Iran’s late president and foreign minister had “made significant political and diplomatic efforts to stop the [Israeli] aggression against our Palestinian people,” Hamas said in a statement.
Over the past seven months, Iranian-backed armed groups around the Middle East have carried out attacks they have framed as retaliation against Israel for its deadly offensive in Gaza, or against the United States, Israel’s main international ally. The violence has led to persistent worries of a regional war, though Iran has repeatedly signaled it is trying to avoid that outcome.
After Raisi’s death, the fear was that Iran’s “adversaries in the region might see an opportunity, and might push the envelope,” Vaez said.
That concern – that Israel or others might use Raisi’s death as an opportunity to orchestrate attacks on Iran – could lead to a “sense of vulnerability” in the country, said Hamidreza Azizi, a visiting fellow at the German Institute for International and Security Affairs. The fallout would be at home, he said.
“Domestically, repression is going to increase,” he said. In the 50-day period leading up to new elections, there would probably be “stricter control of social and political activities in the country. More securitized governing.”
A journalist in Tehran said Monday that she was contacted by an intelligence official after posting a story about Raisi’s death on Instagram. The journalist, who spoke on the condition of anonymity for fear of reprisal, said the official took issue with the headline, which said that Raisi had been killed, rather than “martyred,” the term state media used when referring to his death.
When she asked if she was being forced to remove the post, the intelligence official responded that he didn’t want “anything bad” to happen to her or for a potential legal case to be opened on her social media activity.
Whatever the domestic fallout from the crash, there was little sign that Iran’s regional posture – its confrontation with Israel, its focus on improving relations with Arab neighbors – would change. Those policies are set by the supreme leader and carried out by the Islamic Revolutionary Guard Corps, or IRGC, Azizi said. The role of the executive – the president, and the cabinet – had been “reduced to implementer, to executor of state decisions,” he said.
“There is going to be a period of ambiguity until the next president is known.”
But Raisi’s death raised other questions, including who would succeed the supreme leader, who is 85 years old. Some considered Raisi to be a leading contender, along with the supreme leader’s son, Mojtaba.
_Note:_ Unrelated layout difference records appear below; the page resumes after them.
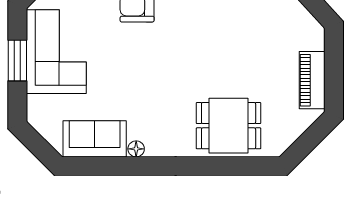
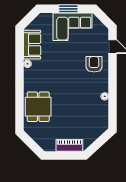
piano: (312, 80) -> (69, 145), moved

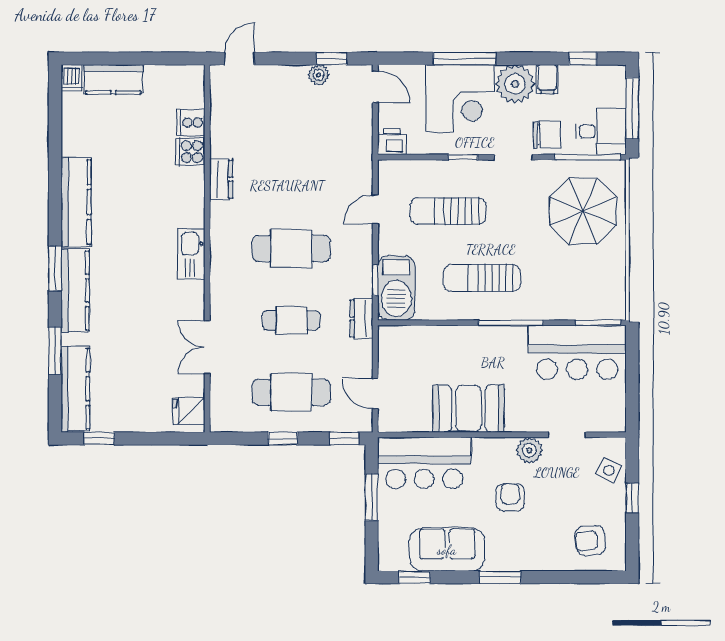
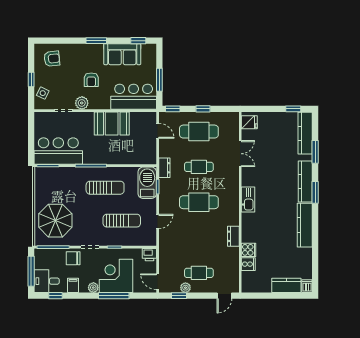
plant: (515, 84) -> (93, 288), width x0.53, depth x0.53
cafe table: (291, 105) -> (199, 273), added
desk: (601, 131) -> (47, 281), moved

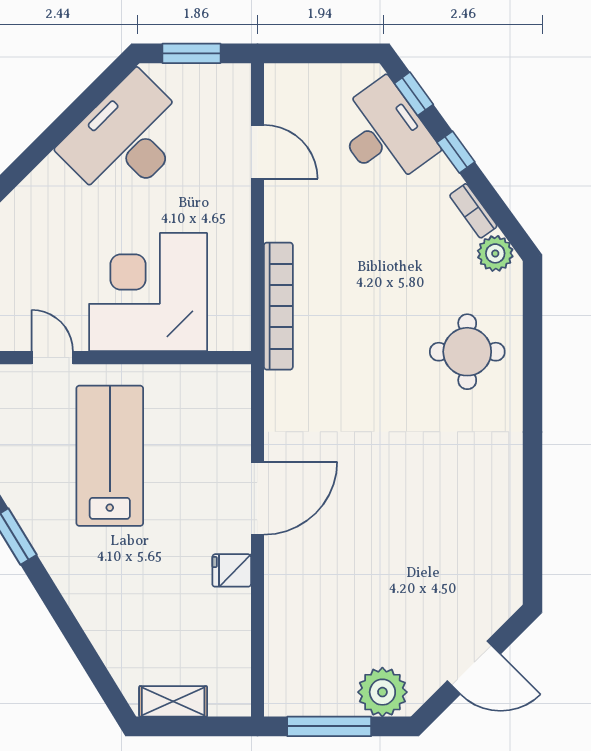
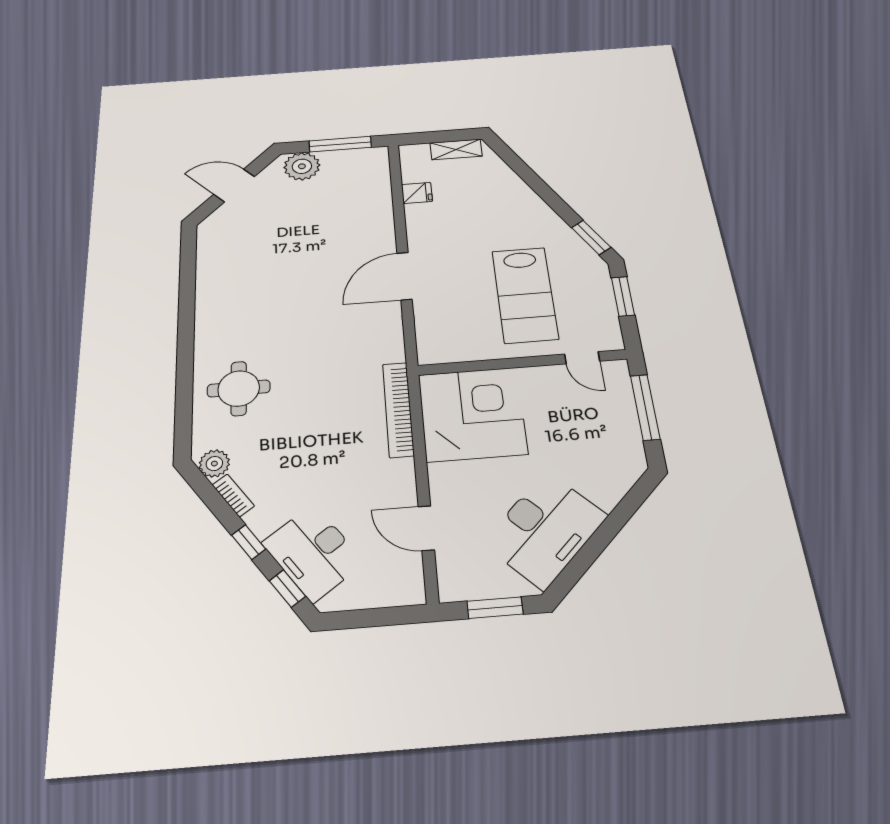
corner desk: (148, 292) -> (472, 414), moved, turned -90
fridge: (232, 570) -> (417, 193), moved

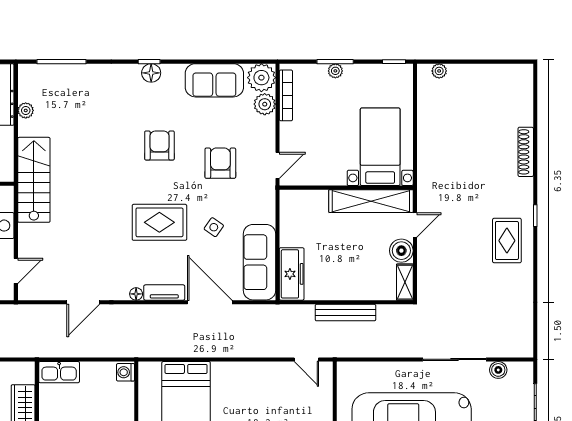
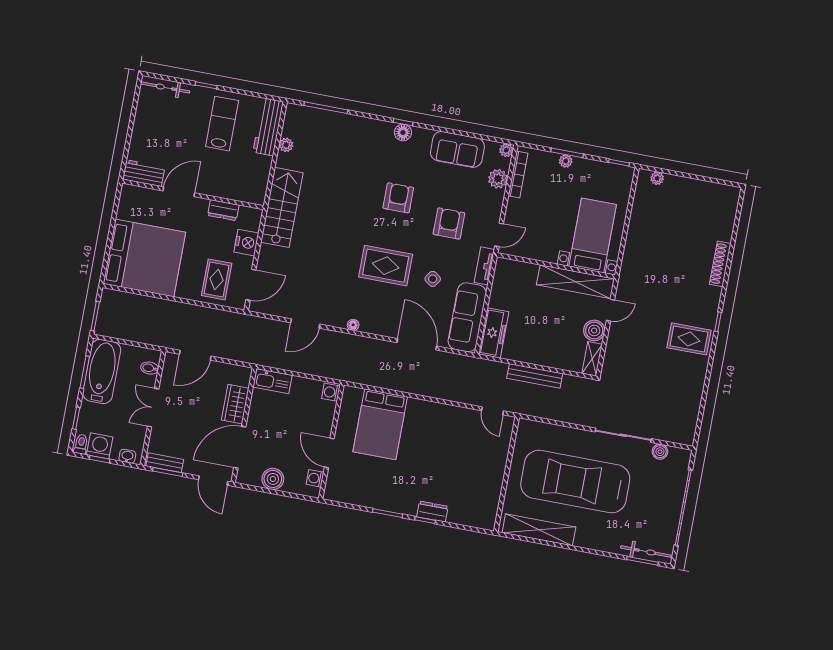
plant: (261, 78) -> (506, 150), width x0.53, depth x0.53
rug: (507, 241) -> (689, 339), turned 90
door: (16, 271) -> (251, 285), width x1.38
tv unit: (164, 293) -> (484, 266), moved, turned -90

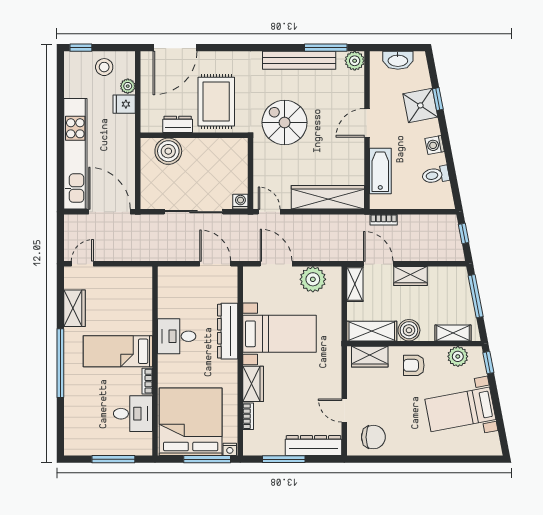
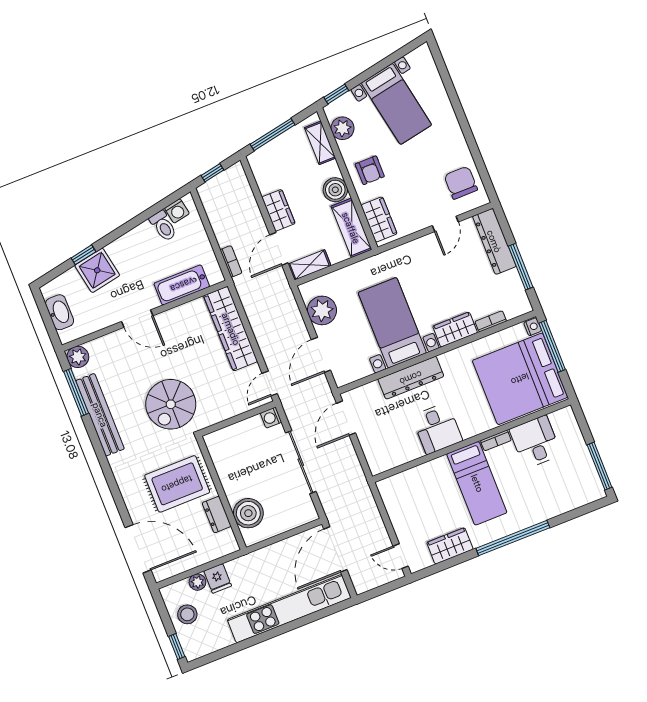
washing machine: (435, 145) -> (177, 211), moved
window: (113, 459) -> (600, 466), moved

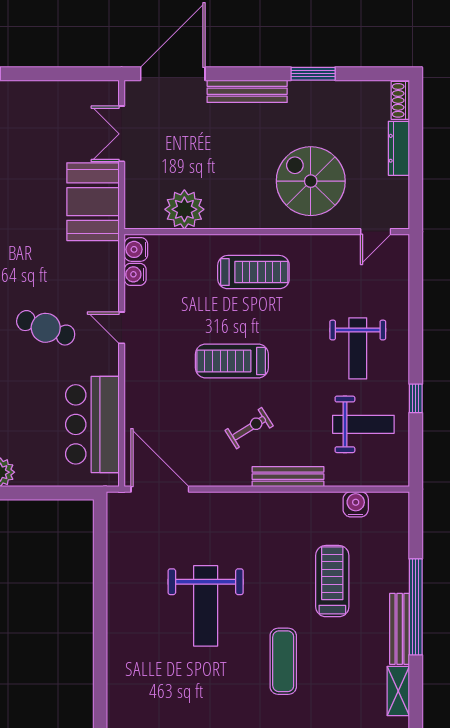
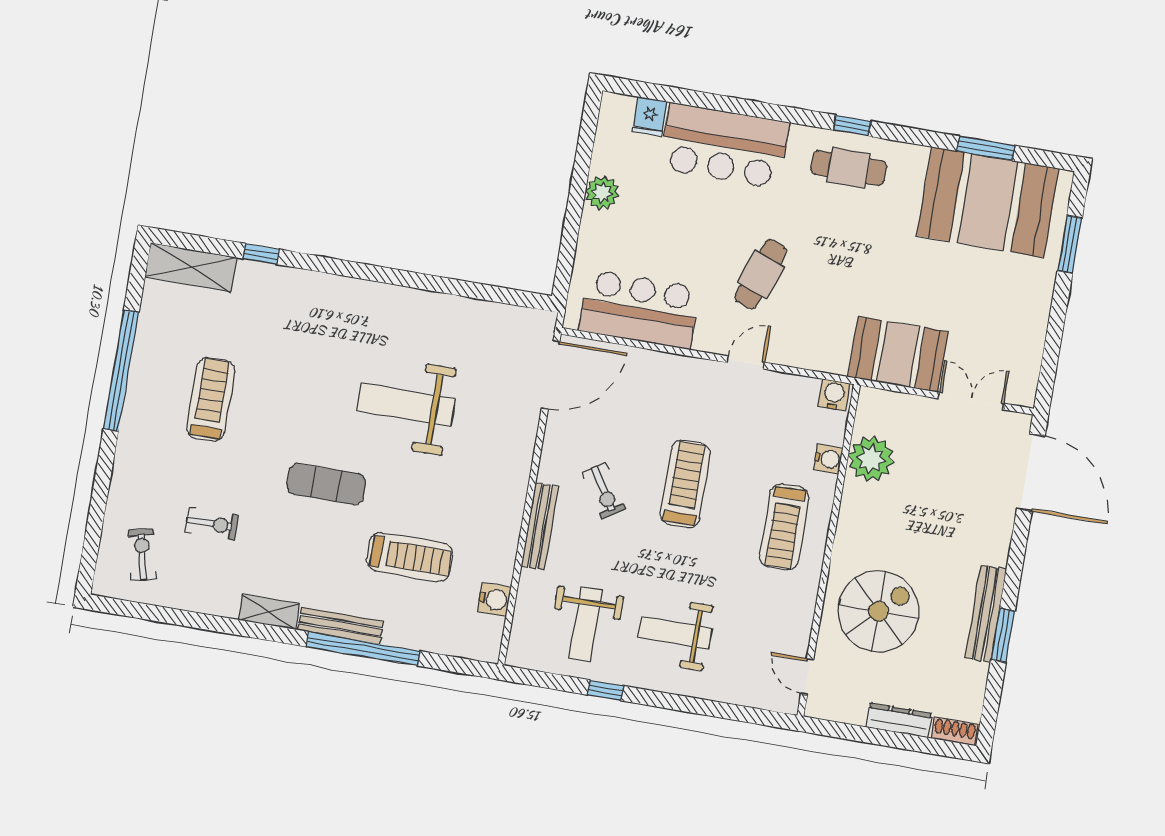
bench: (247, 91) -> (986, 614), moved
water cooler: (135, 274) -> (828, 459), moved, turned 90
But Azizi suggested the speculation over names amounted to tea-leaf reading.
“Nobody really knows,” he said. Iran’s political system “always has ways to surprise people.”
There was also the question of how the state would confront Raisi’s legacy, which included a brutal crackdown on an anti-government uprising that began in the fall of 2022, and widespread voter apathy – including from loyalists of the government – as yet another election, for Raisi’s successor, approached.
Voter disaffection was “alarming” to Iran’s rulers, raising questions of legitimacy, Azizi said. That did not mean the electoral process would suddenly be opened to more moderate figures. “More and more, the government is inclined to use iron-fist tactics,” he said, adding that the post-Raisi era would probably see jostling among hard-line political factions for influence.
But analysts said there was no obvious figure in the hard-line camp to replace Raisi as president, compounding the state’s challenge.
“When I heard that there were no survivors, I immediately thought about the political ramifications of this,” said Amir, a 33-year-old Isfahan resident, saying one of his main concerns was who would replace Khamenei. He spoke on the condition that only his first name be used for safety reasons. He hoped the next supreme leader would usher in a revitalization campaign similar to that of Saudi Arabia that would bring in drastic societal change.
“If the current power holders want to stay, that’s exactly what they would have to do,” he said.